Written task:
This task calls for copying every line of the records that includes the word "Vapner".

----- Available records

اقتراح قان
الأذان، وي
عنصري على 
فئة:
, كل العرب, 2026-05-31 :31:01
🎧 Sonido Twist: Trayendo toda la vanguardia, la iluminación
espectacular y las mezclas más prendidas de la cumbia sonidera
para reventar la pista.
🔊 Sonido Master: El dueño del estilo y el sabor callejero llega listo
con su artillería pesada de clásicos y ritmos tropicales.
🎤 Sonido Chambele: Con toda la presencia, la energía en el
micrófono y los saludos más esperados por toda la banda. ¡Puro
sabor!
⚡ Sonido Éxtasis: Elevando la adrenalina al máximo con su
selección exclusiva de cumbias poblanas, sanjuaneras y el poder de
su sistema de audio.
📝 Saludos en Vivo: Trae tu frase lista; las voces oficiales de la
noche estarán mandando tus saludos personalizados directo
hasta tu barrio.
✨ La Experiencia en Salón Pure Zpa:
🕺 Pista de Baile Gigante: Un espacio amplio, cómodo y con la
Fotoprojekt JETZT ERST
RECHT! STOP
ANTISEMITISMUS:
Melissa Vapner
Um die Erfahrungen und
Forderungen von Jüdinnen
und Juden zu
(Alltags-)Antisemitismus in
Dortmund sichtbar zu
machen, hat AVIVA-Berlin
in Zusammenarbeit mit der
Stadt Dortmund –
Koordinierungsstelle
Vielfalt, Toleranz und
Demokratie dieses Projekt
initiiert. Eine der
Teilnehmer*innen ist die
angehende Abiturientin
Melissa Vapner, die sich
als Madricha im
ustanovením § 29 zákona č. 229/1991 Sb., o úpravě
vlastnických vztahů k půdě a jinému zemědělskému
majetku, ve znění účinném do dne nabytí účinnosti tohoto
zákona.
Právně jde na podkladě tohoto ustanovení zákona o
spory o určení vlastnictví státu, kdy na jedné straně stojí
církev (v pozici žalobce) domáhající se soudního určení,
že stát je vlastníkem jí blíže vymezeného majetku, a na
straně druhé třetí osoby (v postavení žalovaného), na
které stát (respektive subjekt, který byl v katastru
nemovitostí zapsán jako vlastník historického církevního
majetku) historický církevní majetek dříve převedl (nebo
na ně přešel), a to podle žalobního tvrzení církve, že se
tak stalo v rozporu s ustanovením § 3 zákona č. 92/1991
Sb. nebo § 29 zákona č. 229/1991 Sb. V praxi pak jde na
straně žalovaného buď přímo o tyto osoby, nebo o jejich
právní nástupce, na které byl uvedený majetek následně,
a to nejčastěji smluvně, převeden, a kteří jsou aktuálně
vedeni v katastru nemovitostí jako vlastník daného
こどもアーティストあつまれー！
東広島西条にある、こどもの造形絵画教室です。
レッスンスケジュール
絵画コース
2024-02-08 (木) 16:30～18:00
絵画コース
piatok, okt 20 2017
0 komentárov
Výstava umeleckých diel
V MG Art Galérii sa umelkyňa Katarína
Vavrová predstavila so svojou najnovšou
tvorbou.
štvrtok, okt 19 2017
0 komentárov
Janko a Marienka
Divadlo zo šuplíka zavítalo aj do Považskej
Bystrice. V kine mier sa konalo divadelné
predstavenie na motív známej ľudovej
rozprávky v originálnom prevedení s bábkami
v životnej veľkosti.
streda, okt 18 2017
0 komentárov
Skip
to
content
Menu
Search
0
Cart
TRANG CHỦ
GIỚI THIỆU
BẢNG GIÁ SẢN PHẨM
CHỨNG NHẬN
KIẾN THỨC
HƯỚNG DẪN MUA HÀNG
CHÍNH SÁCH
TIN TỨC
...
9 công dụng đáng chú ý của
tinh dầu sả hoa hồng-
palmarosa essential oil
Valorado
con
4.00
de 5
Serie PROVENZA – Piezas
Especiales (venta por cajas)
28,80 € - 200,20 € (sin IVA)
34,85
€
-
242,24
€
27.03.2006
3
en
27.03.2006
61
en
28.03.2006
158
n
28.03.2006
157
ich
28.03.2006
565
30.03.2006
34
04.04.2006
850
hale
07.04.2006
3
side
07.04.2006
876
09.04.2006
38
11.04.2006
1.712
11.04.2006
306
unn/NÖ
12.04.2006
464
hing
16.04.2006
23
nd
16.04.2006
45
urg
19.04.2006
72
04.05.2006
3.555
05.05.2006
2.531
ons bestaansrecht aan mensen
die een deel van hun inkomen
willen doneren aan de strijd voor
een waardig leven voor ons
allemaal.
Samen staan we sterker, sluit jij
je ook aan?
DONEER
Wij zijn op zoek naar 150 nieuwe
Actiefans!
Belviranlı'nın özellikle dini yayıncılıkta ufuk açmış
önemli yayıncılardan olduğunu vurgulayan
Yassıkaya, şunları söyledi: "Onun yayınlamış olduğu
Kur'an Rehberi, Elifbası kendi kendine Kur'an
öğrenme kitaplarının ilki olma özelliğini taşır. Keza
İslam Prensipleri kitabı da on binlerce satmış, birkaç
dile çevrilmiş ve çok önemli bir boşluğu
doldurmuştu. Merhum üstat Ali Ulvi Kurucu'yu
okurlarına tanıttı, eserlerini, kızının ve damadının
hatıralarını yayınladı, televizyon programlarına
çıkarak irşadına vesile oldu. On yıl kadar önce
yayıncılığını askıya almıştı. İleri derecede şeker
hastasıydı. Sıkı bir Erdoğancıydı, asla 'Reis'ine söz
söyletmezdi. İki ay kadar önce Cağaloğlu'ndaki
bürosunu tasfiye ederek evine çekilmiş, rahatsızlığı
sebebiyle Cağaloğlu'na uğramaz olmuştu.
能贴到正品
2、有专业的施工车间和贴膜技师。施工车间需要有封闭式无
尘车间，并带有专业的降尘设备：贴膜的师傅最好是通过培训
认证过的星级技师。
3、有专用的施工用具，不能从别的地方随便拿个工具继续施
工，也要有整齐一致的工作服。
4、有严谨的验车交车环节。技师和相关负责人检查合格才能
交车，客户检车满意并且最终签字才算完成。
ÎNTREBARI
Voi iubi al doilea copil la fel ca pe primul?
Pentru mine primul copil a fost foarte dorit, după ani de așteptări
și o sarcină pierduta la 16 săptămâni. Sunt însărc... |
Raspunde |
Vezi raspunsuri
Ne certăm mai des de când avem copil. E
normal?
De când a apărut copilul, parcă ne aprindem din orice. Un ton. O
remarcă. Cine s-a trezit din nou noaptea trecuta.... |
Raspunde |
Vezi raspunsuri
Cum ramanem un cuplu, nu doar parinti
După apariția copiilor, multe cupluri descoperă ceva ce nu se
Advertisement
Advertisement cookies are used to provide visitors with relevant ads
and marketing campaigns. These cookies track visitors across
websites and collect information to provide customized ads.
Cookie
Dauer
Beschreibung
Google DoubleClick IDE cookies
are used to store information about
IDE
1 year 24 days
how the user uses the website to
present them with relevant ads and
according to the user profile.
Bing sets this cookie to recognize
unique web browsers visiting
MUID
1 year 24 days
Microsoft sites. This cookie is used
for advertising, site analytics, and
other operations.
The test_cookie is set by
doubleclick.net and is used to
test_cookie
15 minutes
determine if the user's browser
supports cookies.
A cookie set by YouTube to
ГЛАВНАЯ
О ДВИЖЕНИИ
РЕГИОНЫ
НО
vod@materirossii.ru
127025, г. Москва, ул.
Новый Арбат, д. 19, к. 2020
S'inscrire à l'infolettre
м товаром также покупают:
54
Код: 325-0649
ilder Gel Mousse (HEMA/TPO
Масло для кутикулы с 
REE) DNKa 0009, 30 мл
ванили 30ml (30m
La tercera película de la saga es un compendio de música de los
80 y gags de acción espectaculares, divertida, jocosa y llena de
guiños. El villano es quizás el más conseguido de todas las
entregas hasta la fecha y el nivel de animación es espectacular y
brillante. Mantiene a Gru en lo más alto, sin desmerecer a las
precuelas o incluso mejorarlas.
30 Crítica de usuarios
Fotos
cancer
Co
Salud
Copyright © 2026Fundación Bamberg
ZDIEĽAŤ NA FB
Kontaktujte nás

----------

Solution:
Melissa Vapner
Melissa Vapner, die sich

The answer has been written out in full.